If the line, $$\frac{x - 3}{1} = \frac{y + 2}{-1} = \frac{z + \lambda}{-2}$$ lies in the plane, $$2x - 4y + 3z = 2$$, then the shortest distance between this line and the line, $$\frac{x - 1}{12} = \frac{y}{9} = \frac{z}{4}$$ is

Let the given line be represented in the symmetric form

$$\frac{x-3}{1}=\frac{y+2}{-1}=\frac{z+\lambda}{-2}=t$$

so that every point on it is

$$x=3+t,\;y=-2-t,\;z=-\lambda-2t\;.-(1)$$

This line is known to lie entirely in the plane

$$2x-4y+3z=2\;.-(2)$$

Substituting the coordinates from $$-(1)$$ into the plane equation $$-(2)$$ gives

$$2(3+t)-4(-2-t)+3(-\lambda-2t)=2.$$

Simplifying term by term, first expand each bracket:

$$6+2t+8+4t-3\lambda-6t=2.$$

Combine like terms for $$t$$:

$$6+8+(2t+4t-6t)-3\lambda=2,$$

$$14+0t-3\lambda=2,$$

$$14-3\lambda=2.$$

Rearrange to isolate $$\lambda$$:

$$-3\lambda=2-14=-12,$$

$$\lambda=4.$$

Thus the first line is finally

$$\frac{x-3}{1}=\frac{y+2}{-1}=\frac{z+4}{-2}.$$

Its direction vector is therefore

$$\mathbf{d}_1=\langle1,-1,-2\rangle.$$(3)

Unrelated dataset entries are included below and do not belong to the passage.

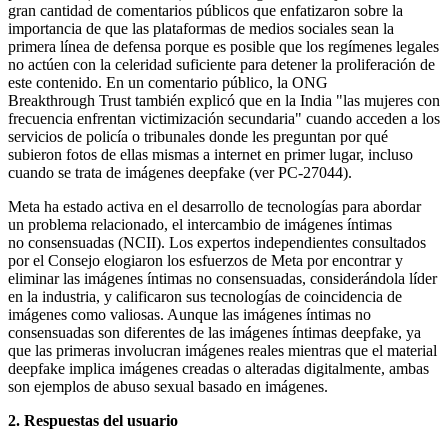
gran cantidad de comentarios públicos que enfatizaron sobre la
importancia de que las plataformas de medios sociales sean la
primera línea de defensa porque es posible que los regímenes legales
no actúen con la celeridad suficiente para detener la proliferación de
este contenido. En un comentario público, la ONG
Breakthrough Trust también explicó que en la India "las mujeres con
frecuencia enfrentan victimización secundaria" cuando acceden a los
servicios de policía o tribunales donde les preguntan por qué
subieron fotos de ellas mismas a internet en primer lugar, incluso
cuando se trata de imágenes deepfake (ver PC-27044).
Meta ha estado activa en el desarrollo de tecnologías para abordar
un problema relacionado, el intercambio de imágenes íntimas
no consensuadas (NCII). Los expertos independientes consultados
por el Consejo elogiaron los esfuerzos de Meta por encontrar y
eliminar las imágenes íntimas no consensuadas, considerándola líder
en la industria, y calificaron sus tecnologías de coincidencia de
imágenes como valiosas. Aunque las imágenes íntimas no
consensuadas son diferentes de las imágenes íntimas deepfake, ya
que las primeras involucran imágenes reales mientras que el material
deepfake implica imágenes creadas o alteradas digitalmente, ambas
son ejemplos de abuso sexual basado en imágenes.
2. Respuestas del usuario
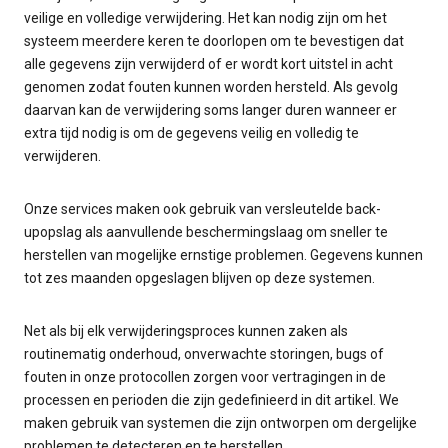
veilige en volledige verwijdering. Het kan nodig zijn om het
systeem meerdere keren te doorlopen om te bevestigen dat
alle gegevens zijn verwijderd of er wordt kort uitstel in acht
genomen zodat fouten kunnen worden hersteld. Als gevolg
daarvan kan de verwijdering soms langer duren wanneer er
extra tijd nodig is om de gegevens veilig en volledig te
verwijderen.
Onze services maken ook gebruik van versleutelde back-
upopslag als aanvullende beschermingslaag om sneller te
herstellen van mogelijke ernstige problemen. Gegevens kunnen
tot zes maanden opgeslagen blijven op deze systemen.
Net als bij elk verwijderingsproces kunnen zaken als
routinematig onderhoud, onverwachte storingen, bugs of
fouten in onze protocollen zorgen voor vertragingen in de
processen en perioden die zijn gedefinieerd in dit artikel. We
maken gebruik van systemen die zijn ontworpen om dergelijke
problemen te detecteren en te herstellen.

For the second line we write

$$\frac{x-1}{12}=\frac{y}{9}=\frac{z}{4}=s,$$

yielding the parametric coordinates

$$x=1+12s,\;y=9s,\;z=4s\;.-(4)$$

The direction vector of this line is

$$\mathbf{d}_2=\langle12,9,4\rangle.$$(5)

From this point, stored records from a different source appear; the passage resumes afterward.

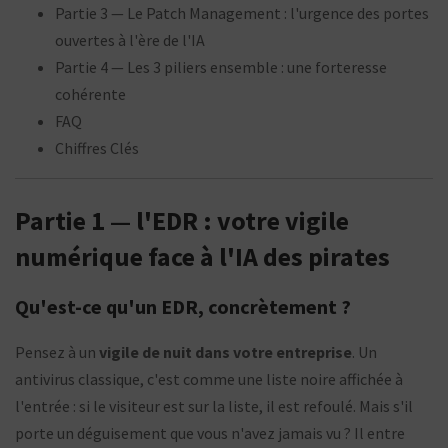
Partie 3 — Le Patch Management : l'urgence des portes
ouvertes à l'ère de l'IA
Partie 4 — Les 3 piliers ensemble : une forteresse
cohérente
FAQ
Chiffres Clés
Partie 1 — l'EDR : votre vigile
numérique face à l'IA des pirates
Qu'est-ce qu'un EDR, concrètement ?
Pensez à un
vigile de nuit dans votre entreprise
. Un
antivirus classique, c'est comme une liste noire affichée à
l'entrée : si le visiteur est sur la liste, il est refoulé. Mais s'il
porte un déguisement que vous n'avez jamais vu ? Il entre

To compute the shortest distance between two possibly skew lines, we employ

$$\text{Distance}=\frac{\lvert(\mathbf{a}_2-\mathbf{a}_1)\cdot(\mathbf{d}_1\times\mathbf{d}_2)\rvert}{\lvert\mathbf{d}_1\times\mathbf{d}_2\rvert},$$

where $$\mathbf{a}_1$$ and $$\mathbf{a}_2$$ are any chosen points on the first and second lines respectively.

Choose the convenient points obtained at $$t=0$$ in $$-(1)$$ and $$s=0$$ in $$-(4):$$

$$\mathbf{a}_1=(3,-2,-4),\quad\mathbf{a}_2=(1,0,0).$$(6)

The joining vector is

$$\mathbf{a}_2-\mathbf{a}_1=\langle1-3,\;0-(-2),\;0-(-4)\rangle=\langle-2,2,4\rangle.$$(7)

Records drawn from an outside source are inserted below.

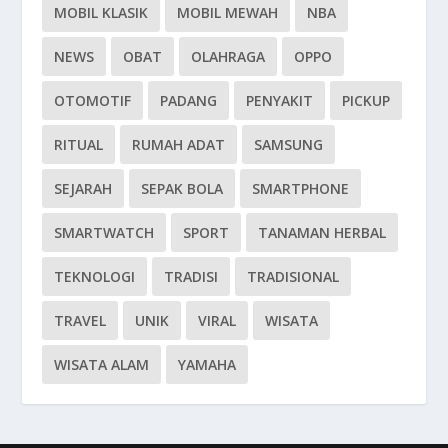
MOBIL KLASIK
MOBIL MEWAH
NBA
NEWS
OBAT
OLAHRAGA
OPPO
OTOMOTIF
PADANG
PENYAKIT
PICKUP
RITUAL
RUMAH ADAT
SAMSUNG
SEJARAH
SEPAK BOLA
SMARTPHONE
SMARTWATCH
SPORT
TANAMAN HERBAL
TEKNOLOGI
TRADISI
TRADISIONAL
TRAVEL
UNIK
VIRAL
WISATA
WISATA ALAM
YAMAHA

Compute the cross product of the direction vectors.

$$\mathbf{d}_1\times\mathbf{d}_2= \begin{vmatrix} \mathbf{i}&\mathbf{j}&\mathbf{k}\\[4pt] 1&-1&-2\\[4pt] 12&9&4 \end{vmatrix}.$$

Expanding the determinant:

$$\mathbf{d}_1\times\mathbf{d}_2= \mathbf{i}\bigl((-1)\cdot4-(-2)\cdot9\bigr) -\mathbf{j}\bigl(1\cdot4-(-2)\cdot12\bigr) +\mathbf{k}\bigl(1\cdot9-(-1)\cdot12\bigr).$$

Compute each component:

$$\mathbf{i}( -4+18)=14\mathbf{i},$$

$$-\mathbf{j}( 4+24)=-28\mathbf{j},$$

$$\mathbf{k}(9+12)=21\mathbf{k}.$$

Thus

$$\mathbf{d}_1\times\mathbf{d}_2=\langle14,-28,21\rangle.$$(8)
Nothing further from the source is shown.